Kirchen rufen zum gemeinsamen Gebet auf

Bangen um Ägyptens Christen

Die Welle der Gewalt gegen Christen in Ägypten wird von den Kirchen in Deutschland mit großer Sorge verfolgt. Am Abend soll eine zentrale Gebetsstunde in der koptisch-orthodoxen Kirche St. Antonius und St. Shenouda in Berlin stattfinden.

"Boykottiert Christen" Schmähgrafitti (dpa)
"Boykottiert Christen" Schmähgrafitti / ( dpa )

"Wenn wir auch politisch nichts ausrichten können, so brauchen alle Menschen dort unser Gebet", erklärte Erzbischof Robert Zollitsch. Er hatte gemeinsam mit dem EKD-Ratsvorsitzenden Schneider und Anba Damian, Generalbischof der koptisch-orthodoxen Kirche für Deutschland, zum ökumenischen Gebet für den Frieden in Ägypten aufgerufen. Die zentrale Gebetsstunde findet am Donnerstag um 19 Uhr in der koptisch-orthodoxen Kirche St. Antonius und St. Shenouda in Berlin (Roedeliusplatz, Berlin-Lichtenberg) statt. An dem Gottesdienst wollen auch der Erzbischof von Berlin, Kardinal Rainer Maria Woelki, und der evangelische Berliner Bischof Markus Dröge teilnehmen. Am Abend sollen die Glocken aller Kirchen der Koptisch-Orthodoxen Kirche in Deutschland läuten.

"Die Situation in Ägypten macht uns betroffen und sprachlos", erklärte der Vorsitzende der Deutschen Bischofskonferenz in Bonn. "Drücken wir im Beten und in der Feier des Gottesdienstes unsere Nähe zur Bevölkerung am Nil aus." Die Fortdauer der Gewalt sei in keiner Weise zu rechtfertigen, fügte Zollitsch hinzu.

Der Ratsvorsitzende der Evangelischen Kirche in Deutschland (EKD), Nikolaus Schneider, mahnte am Dienstag eine Beruhigung des Konflikts an. "Wir rufen alle Verantwortlichen dazu auf, den Teufelskreis der Gewalt zu durchbrechen", sagte der Theologe in Hannover.

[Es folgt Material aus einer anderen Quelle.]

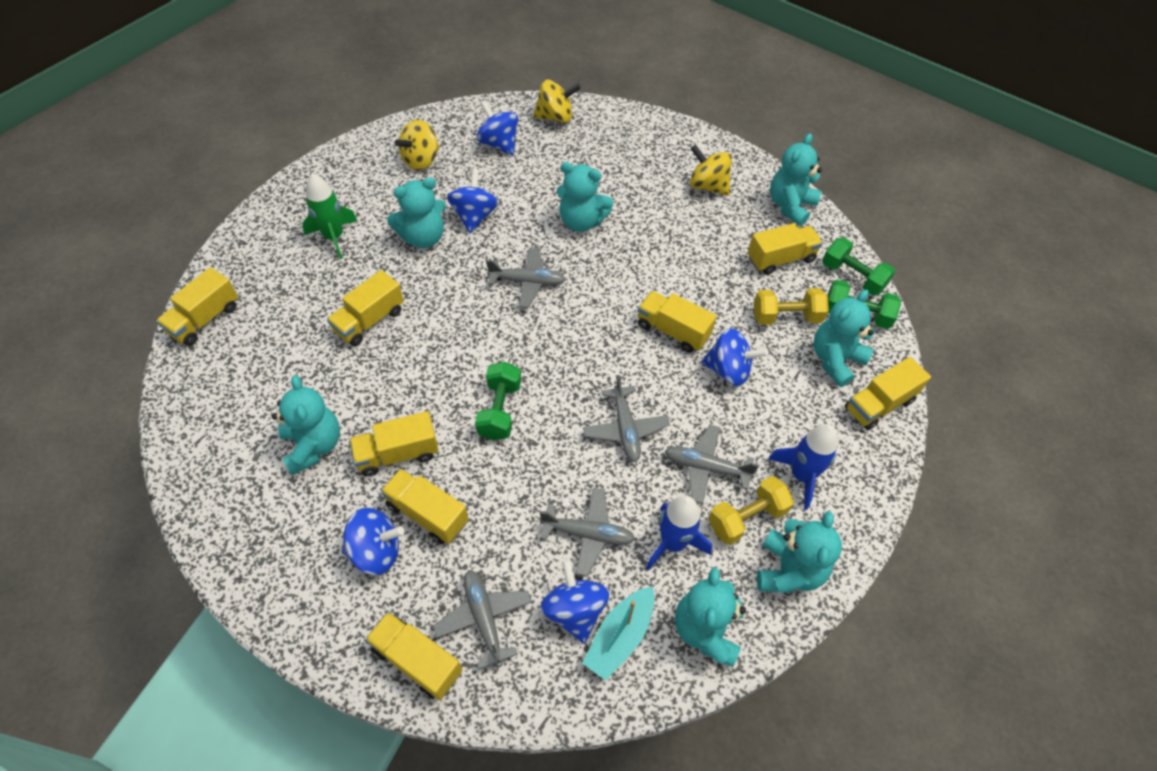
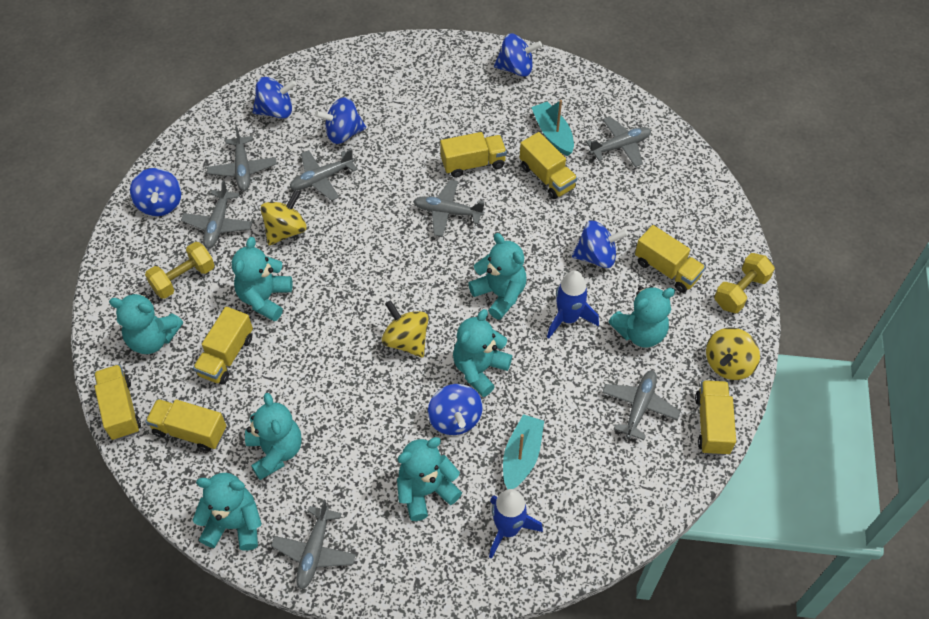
blue spinning top: 5 -> 6
green dumbbell: 3 -> 0
green rocket: 1 -> 0
grey plane: 5 -> 7
turquoise boat: 1 -> 2
turquoise teddy bear: 7 -> 8
yellow truck: 8 -> 7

UN will Gewalt vor Ort untersuchen

Unterdessen kündigte das UN-Hochkommissariat für Menschenrechte eine Untersuchung der Gewalt durch eigene Experten vor Ort an. Eine Sprecherin des Hochkommissariats in Genf erklärte, Ägyptens Behörden sollten den UN-Fachleuten die Einreise erlauben. Alle Menschen, die im Zuge der Krise von den Behörden festgenommen worden seien, müssten fair behandelt werden, hieß es.

Der EKD-Ratsvorsitzende Schneider sagte weiter, Unversöhnlichkeit und gewaltsame Unterwerfung des politischen Gegners führten nicht zu einer Gesellschaft, in der Menschen in Frieden zusammenleben. Zu einem demokratisch und zivil regierten Ägypten gehöre es, "dass die verschiedenen Religionen nicht nur geduldet werden, sondern an der Gestaltung des Gemeinwesens gleichberechtigt mitwirken können". Die klare Trennung von Staatswesen und Religion bei gleichzeitiger Möglichkeit zu Kooperation sei ein Weg zum friedlichen Zusammenleben.

Rund acht Millionen ägyptische Christen

In Ägypten haben im Zuge der neuen Gewaltwelle Angriffe auf Christen dramatisch zugenommen. Allein in der vergangenen Woche wurden landesweit mehrere Dutzend Kirchen und christliche Einrichtungen von mutmaßlichen Islamisten angegriffen. Rund zehn Prozent der etwa 80 Millionen Einwohner Ägyptens sind Christen. Die meisten davon gehören der koptisch-orthodoxen Kirche an, die bereits seit dem ersten Jahrhundert nach Christus existiert und damit zu den weltweit ältesten Kirchen gehört.